RuntimeError: multi-target not supported at /Users/soumith/miniconda2/conda-bld/pytorch_1532623076075/work/aten/src/THNN/generic/ClassNLLCriterion.c:21

Steven_Chan · December 2, 2018, 12:18pm

I am working on a video animation project using PyTorch. My dataset contains 3904x60 mfcc audio features(input) and corresponding 3904x3 video features(output). The goal is to train a neural network model such that given an unknown audio feature, the model maps it into its corresponding video feature. In other words, the neural network performs a 60 to 3 feature mapping. I have already built the neural network following this tutorial and my CNN architecture looks like:

class ConvNet(nn.Module):
    def __init__(self):
        super().__init__()
        self.layer1 = nn.Sequential(
            nn.Conv1d(1, 32, kernel_size=5, stride=1, padding=2),
            nn.ReLU(),
            nn.MaxPool1d(kernel_size=2, stride=2))
        self.layer2 = nn.Sequential(
            nn.Conv1d(32, 64, kernel_size=5, stride=1, padding=2),
            nn.ReLU(),
            nn.MaxPool1d(kernel_size=2, stride=2))
        self.drop_out = nn.Dropout()
        self.fc1 = nn.Linear(15 * 64, 1000)
        self.fc2 = nn.Linear(1000, 3)

    def forward(self, x):
        out = self.layer1(x)
        out = self.layer2(out)
        out = out.reshape(out.size(0), -1)
        out = self.drop_out(out)
        out = self.fc1(out)
        out = self.fc2(out)
        return out

and my training code looks like:

model = ConvNet()

criterion = nn.CrossEntropyLoss()
optimizer = torch.optim.Adam(model.parameters(), lr=learning_rate)


for epoch in range(num_epochs):
    for i, (a, v) in enumerate(train_loader):
        # Run the forward pass
        a = a.float()
        v = v.long()
        outputs = model(a.view(a.size(0),1,a.size(1)))
        loss = criterion(outputs, v)
        loss_list.append(loss.item())

        # Backprop and perform Adam optimisation
        optimizer.zero_grad()
        loss.backward()
        optimizer.step()

        # Track the accuracy
        total = labels.size(0)
        _, predicted = torch.max(outputs.data, 1)
        correct = (predicted == labels).sum().item()
        acc_list.append(correct / total)

        if (i + 1) % 100 == 0:
            print('Epoch[{}/{}],Step[{}/{}],Loss{:.4f},Accuracy{:.2f}%'
              .format(epoch + 1, num_epochs, i + 1, total_step, loss.item(),
                      (correct / total) * 100))

But as I ran the code I received an error:

—> 13 loss = criterion(outputs, v)
RuntimeError: multi-target not supported at /Users/soumith/miniconda2/conda-bld/pytorch_1532623076075/work/aten/src/THNN/generic/ClassNLLCriterion.c:21

I defined the batch size to be 4 so each a and v in the iteration should be a 4 by 60 tensor and a 4 by 3 tensor, respectively.

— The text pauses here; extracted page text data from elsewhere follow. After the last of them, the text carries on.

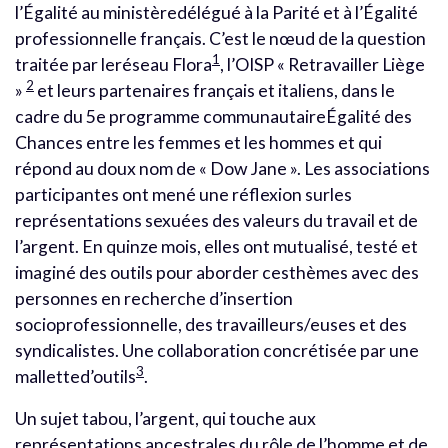
l’Égalité au ministèredélégué à la Parité et à l’Égalité
professionnelle français. C’est le nœud de la question
1
traitée par leréseau Flora
, l’OISP « Retravailler Liège
2
»
et leurs partenaires français et italiens, dans le
cadre du 5e programme communautaireÉgalité des
Chances entre les femmes et les hommes et qui
répond au doux nom de « Dow Jane ». Les associations
participantes ont mené une réflexion surles
représentations sexuées des valeurs du travail et de
l’argent. En quinze mois, elles ont mutualisé, testé et
imaginé des outils pour aborder cesthèmes avec des
personnes en recherche d’insertion
socioprofessionnelle, des travailleurs/euses et des
syndicalistes. Une collaboration concrétisée par une
3
malletted’outils
.
Un sujet tabou, l’argent, qui touche aux
représentations ancestrales du rôle de l’homme et de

One solution suggests that I should reshape the tensor into a categorical vector. However, this solution doesn’t actually apply to this case since I want the 3 output feature integrated as a whole instead of treating each feature as an independent label. How do I solve this problem?

ptrblck · December 2, 2018, 12:22pm

If you are using nn.CrossEntropyLoss or nn.NLLLoss your target should contain the class indices as your link suggests.
However, currently your target seems to contain some kind of video features.
Could you explain a bit more about the values in the target?

E.g. if you are dealing with float features, you might want to use nn.MSELoss, which expects the output and target to have the same shape.

EDIT: It looks like you are casting the target to torch.long, which indicates some kind of class indices?
Could you post an example target with values?

Steven_Chan · December 2, 2018, 1:51pm

Thanks for your reply. By changing CrossEntropyLoss to MSELoss the problem was solved. For your interest, I can explain more details that I didn’t specify clearly in the original post. Essentially, the project tries to map some words that a person speaks to a video of the person moving his lips. So the audio features are MFCC of the audio signal, while the video features are parameters that measure how the lip on each frame differs from the original image(a closed mouth) so I can create different images of the lip to make a video. I converted the target to torch.long because the CrossEntropyLoss requires the argument to be LongTensor otherwise there is an error. By changing the criterion to MSELoss I don’t need to worry about it. Really appreciate your answer!

Just as a follow-up, since I am using MSE loss to measure the accuracy, I can no longer calculate the accuracy by dividing total samples by correct predictions. Is there a reasonable metric/function to measure the performance of the model when the loss function is MSE Loss?